P. W. Fisher, M. J. Gouge
Fusion Science and Technology | Volume 34 | Number 3 | November 1998 | Pages 515-520
Fueling and Tritium Handling Technology (Poster Session) | doi.org/10.13182/FST98-A11963664
Articles are hosted by Taylor and Francis Online.
As part of the International Thermonuclear Experimental Reactor (ITER) plasma fueling development program, Oak Ridge National Laboratory has fabricated a pellet injection system to test the mechanical and thermal properties of extruded tritium.
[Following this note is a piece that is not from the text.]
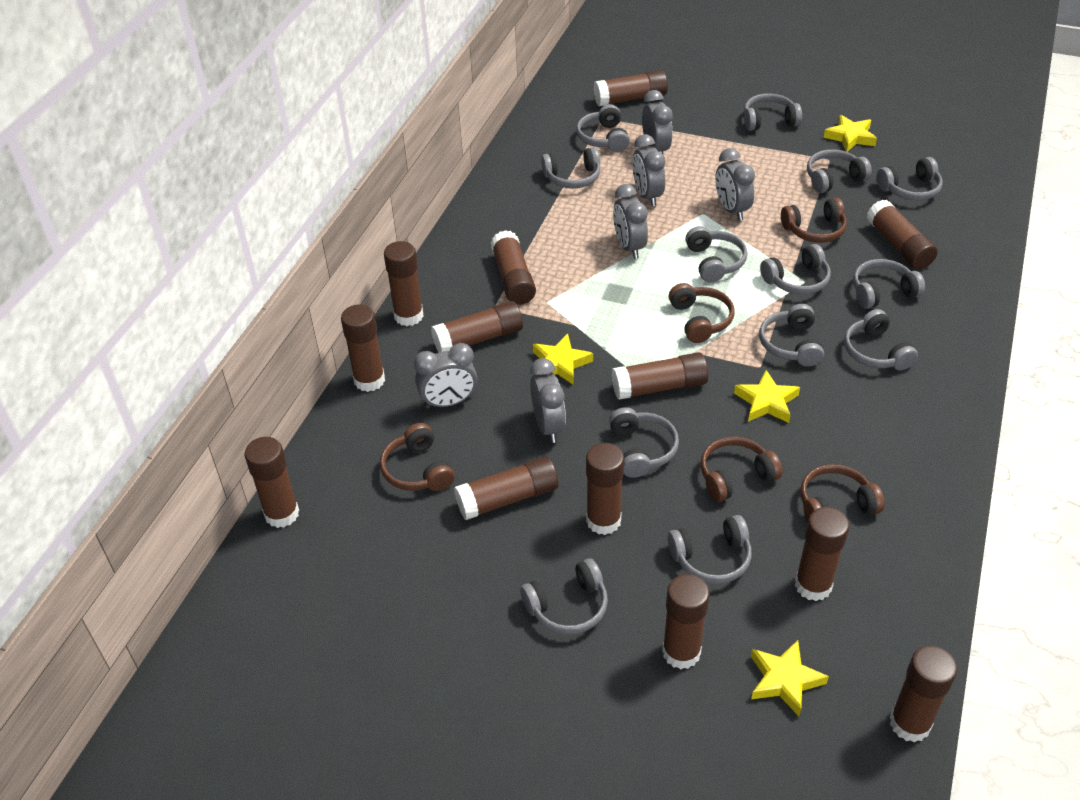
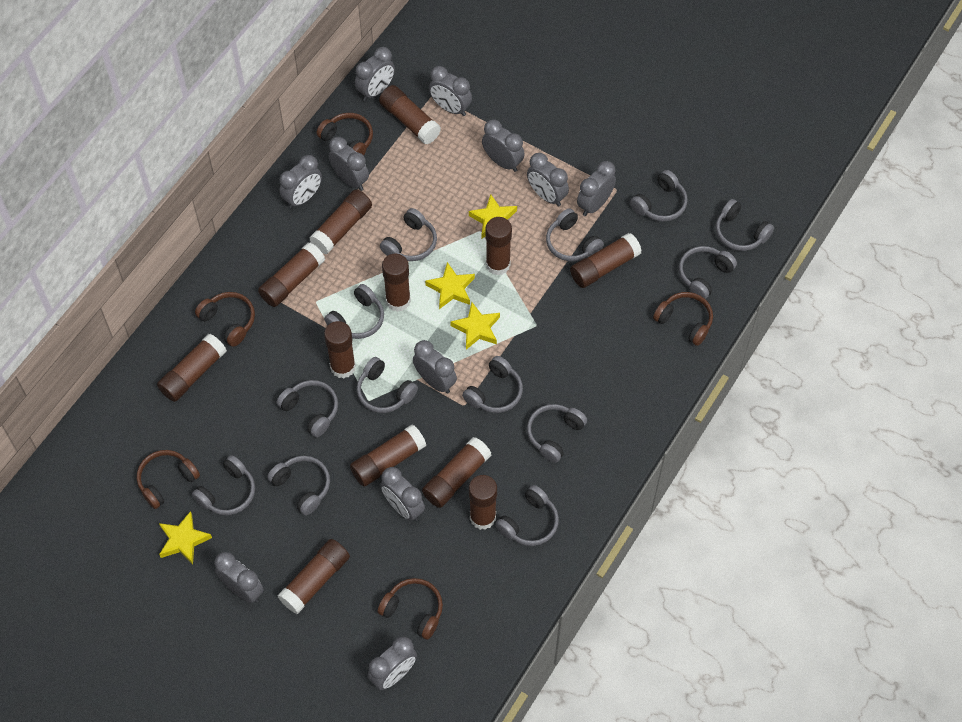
brown glue stick: [245,437,299,528] [341,304,385,392] [384,241,424,326] [431,301,523,353] [454,456,558,520] [490,230,536,305] [586,443,624,535] [594,70,668,106] [612,352,708,400] [662,574,710,669] [795,507,849,601] [866,200,938,269] [890,646,957,743] = 13 -> [157,334,227,402] [258,243,325,307] [277,539,350,614] [309,189,372,254] [324,321,356,379] [350,424,427,486] [379,85,441,144] [382,254,411,312] [422,437,491,508] [469,475,497,530] [486,217,512,275] [570,233,642,288] = 12
grey clock: [414,343,477,409] [530,358,566,443] [613,184,648,259] [632,134,665,206] [642,90,673,154] [715,148,755,221] = 6 -> [215,552,264,603] [279,155,322,209] [329,137,369,191] [355,47,395,101] [368,637,417,690] [380,467,425,521] [413,340,457,394] [429,66,472,116] [482,120,525,172] [527,153,569,207] [577,161,616,216] = 11

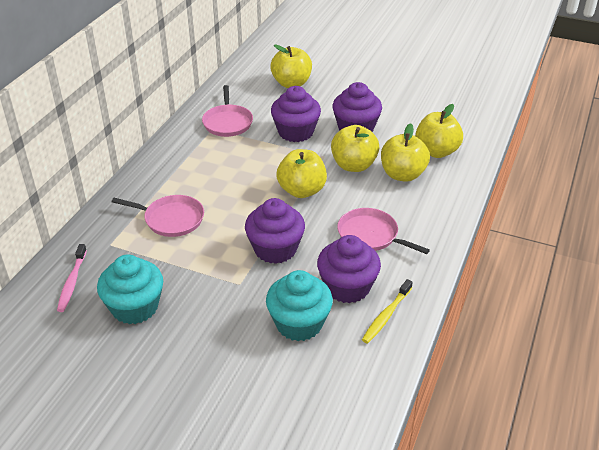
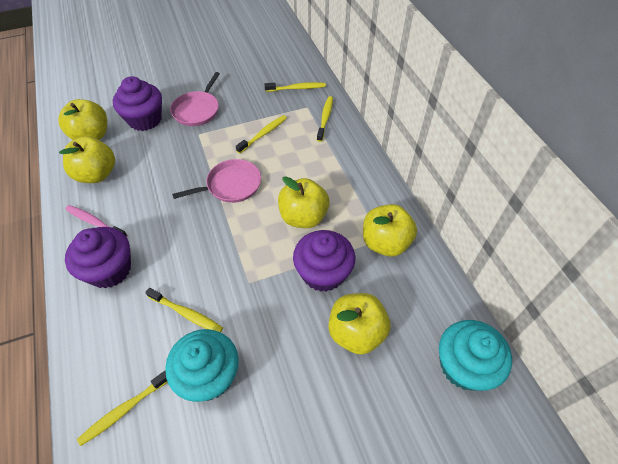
pink pan: [112,195,204,237] [202,85,253,137] [337,208,430,254] = 3 -> [170,72,220,126] [172,159,261,203] = 2
purple cupcake: [245,198,305,264] [271,86,321,142] [317,235,381,303] [332,82,382,132] = 4 -> [65,227,131,288] [113,76,162,131] [293,230,355,292] = 3
yellow toothbrush: [362,279,413,344] = 1 -> [77,371,167,446] [145,288,223,333] [236,115,287,154] [264,82,326,92] [317,96,333,142] = 5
This repeating single-stage, pneumatic, Tritium-Proof-of-Principle Phase II (TPOP-II) Pellet Injector has a piston-driven mechanical extruder and is designed to extrude and accelerate hydrogenic pellets sized for the ITER device. Tritium and deuterium-tritium (D-T) pellets have been produced in experiments at the Los Alamos National Laboratory Tritium Systems Test Assembly. About 38 g of tritium was used in the experiment. This paper presents results of the TPOP-II extrusion experiments. These extrusion experiments indicate that both T2 and D-T will require higher extrusion forces than D2 by about a factor of 2 and that the flow of the material may be characterized by static and dynamic shear strengths.